UMaine scientist researches bee sustainability

Eric Venturini, an assistant research scientist at the University of Maine, has recently been studying how to grow the populations of wild bees and is deeply passionate about sustainable agriculture. Venturini, who graduated from UMaine in 2006, returned in early 2012 to work on his master’s degree.  

“I majored in ecology and environmental science. I was always on the border between that and wildlife ecology and wasn’t sure where I wanted to go,” Venturini said.  

During this time, Venturini had an interest in fish and wrote his undergraduate thesis on salmon. According to Venturini, he chose his particular major because it offered a much wider range of topics than wildlife ecology.  

“I chose ecology and environmental science because it has more breadth. It has a broad focus. You can go to environmental law school or become a wildlife biologist. It kept the field open to me,” Venturini said.  

Before his work with bees, Venturini held a number of research jobs related to ecology and environmental science, such as studying lakes in Northern Ireland and being an official observer on commercial fishing vessels in Alaska.  

In early 2012, after his wife received a position as a Ph.D. student from the University of Maine, Venturini started looking for positions as well. It was during this time that he met UMaine’s Frank Drummond, Professor of Insect Ecology and Insect Pest Management and the two hit it off well.  

“The first opportunity was with Frank Drummond, who offered me a position to plant flowers next to lowbush blueberry fields and to study the response of the bees and the crop to the planting,” Venturini said.  

This research was all about wild bees and how they needed to be utilized more often by crop growers. According to Venturini, there are currently 275 different species of wild bees, yet most people are only familiar with the honey bee. The honey bee is just one species out of hundreds. Most growers are familiar with honey bees and know how to manage them and bring them to fields that need pollination.

“People are beginning to realize the importance of wild bees, who are also present in the fields. They are doing more than the honey bee. It’s a service that has not always been realized,” Venturini said.  

This is where sustainability comes into play. According to Venturini, when people hear the word sustainable, they tend to think of small, organic and local farming.  

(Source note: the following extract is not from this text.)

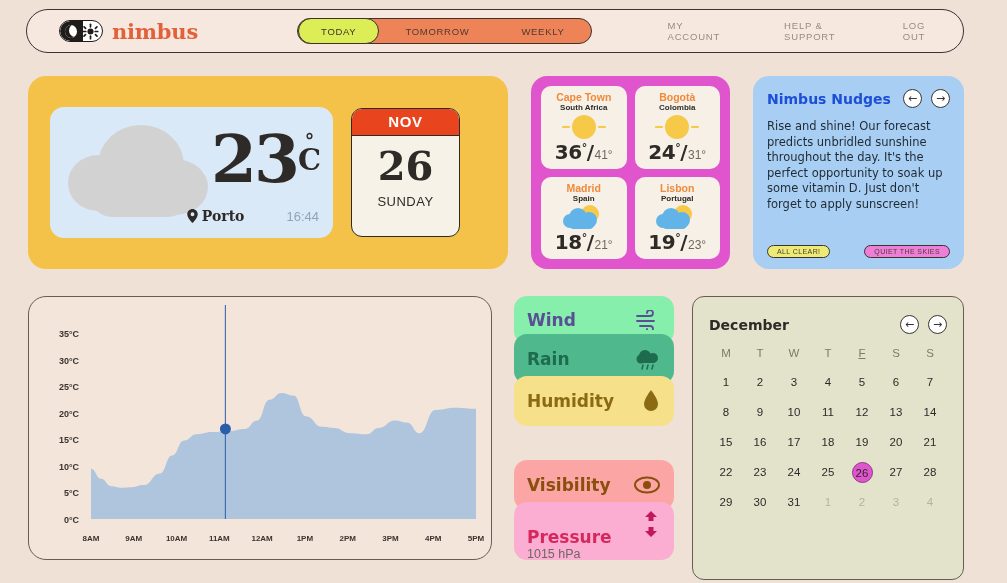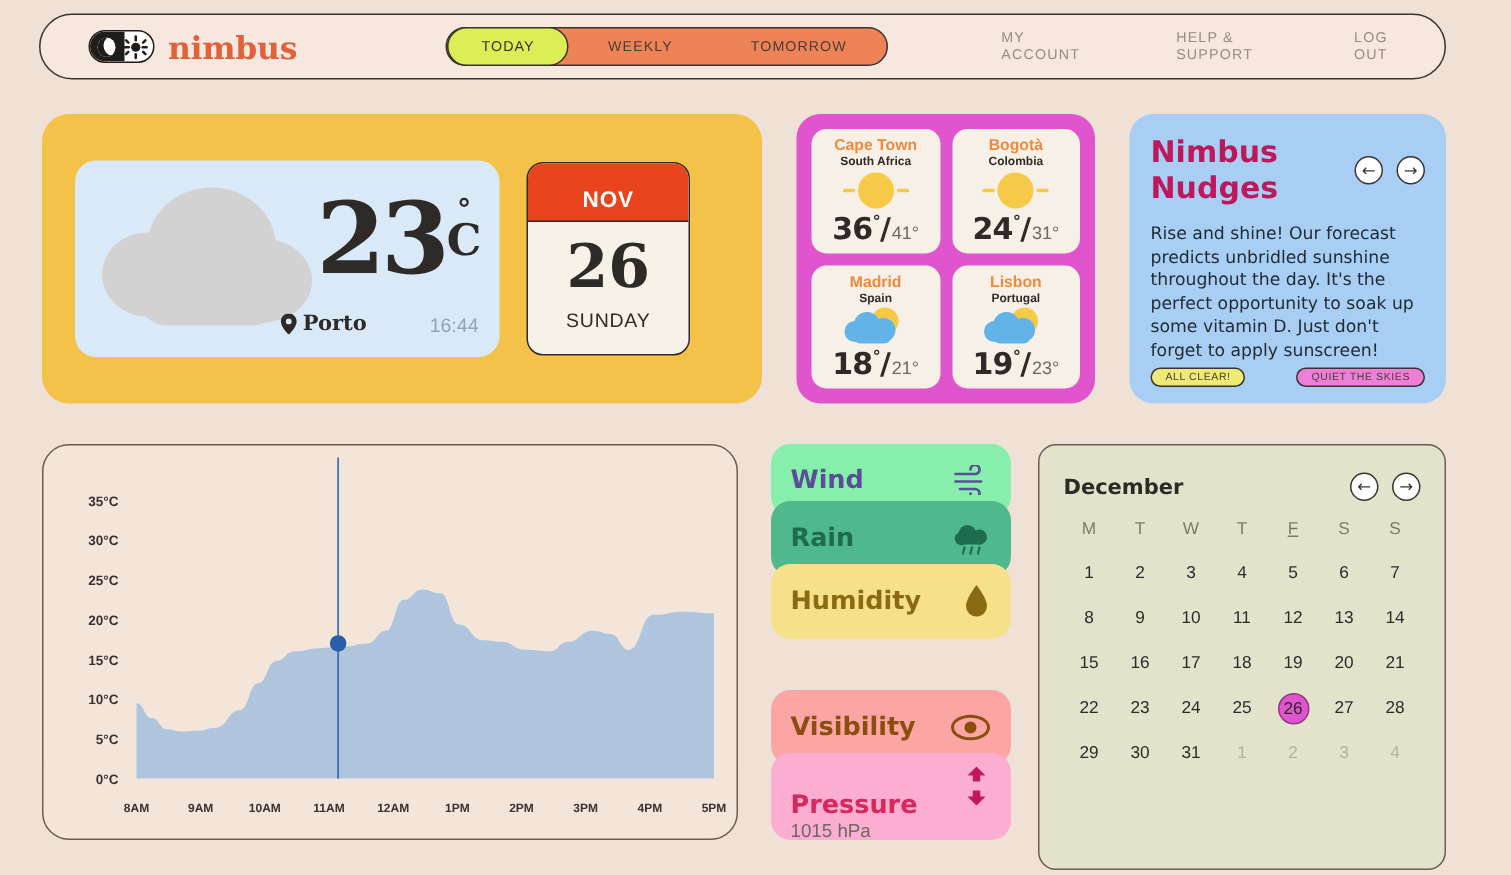"WEEKLY" div.seg-item { order: before "TOMORROW" -> after "TOMORROW" }
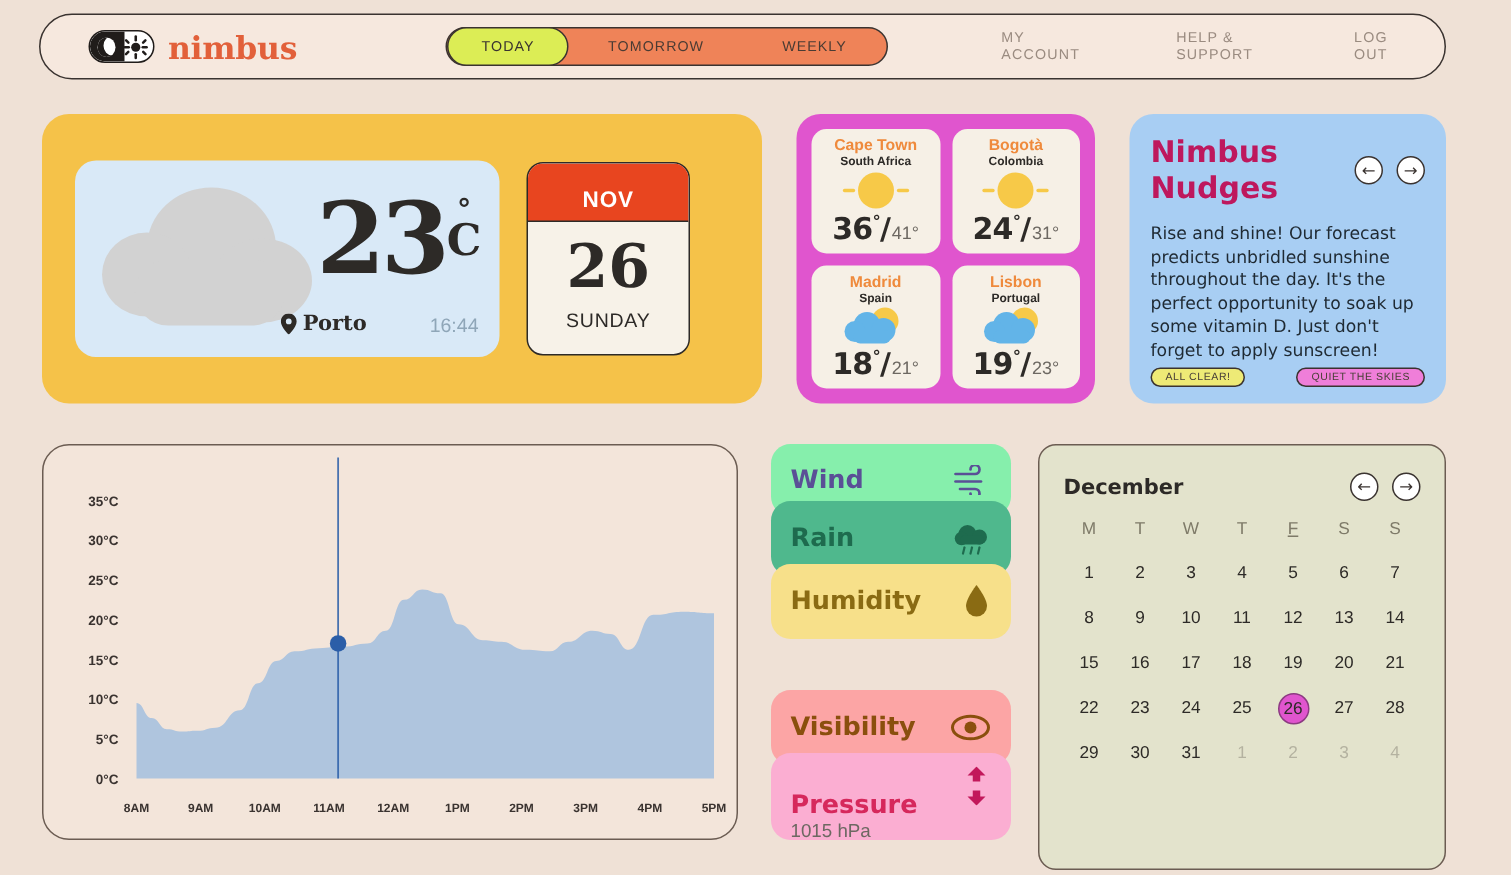"Nimbus Nudges" .nudges-title { color: #be185d -> #1d4ed8; font-size: 20px -> 14px }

“All of these things are relevant, but sustainability means to be economically, environmentally and socially sustainable, and bees are a huge part of that,” Venturini said.  

One third of the food we eat is pollinated by bees and this one third, according to Venturini, are some of the most valuable crops produced, such as blueberries, apples, tomatoes, almonds, nuts and much more.  

Venturini is saying that when it comes to the environment, bees are known as pollination services, because they pollinate crops for free. When it comes to economic sustainability, high value crops depend on pollinators.  

“If bee pollination is an essential piece of sustainable agriculture, then wild bees are the alternative to honey bee pollination,” Venturini said.  

Venturini’s main goal with this research is to plant food for wild bees to get more pollination in crop fields. He does this by providing the bees with what he calls a pollination reservoir.  

“A pollination reservoir are wildflower plantings. When a grower is trying to maintain an area that is going to help sustain a population of wild bees, a reservoir of pollinators help with crop pollination,” Venturini said.  

Outside of his research, Venturini has also recently started his own side business called Grow Wild Bees. Through this business, Venturini would provide growers, landowners and landscape companies with expert consultation to help them install wild flower plantings for bees.  

“I had been thinking about it for a while. A lot of growers are interested that if you manage your wild bees, then you have a greater increase in your pollination,” Venturini said.

Only time will tell if more crop growers start using and seeing the benefits of wild bee pollination but there is no denying the amount of benefits Venturini’s current research has provided in educating the public on how wild bee pollination can create an increase in crop production.

“Having a healthy population of wild bees is like having insurance, and people are always looking for better alternatives,” Venturini said.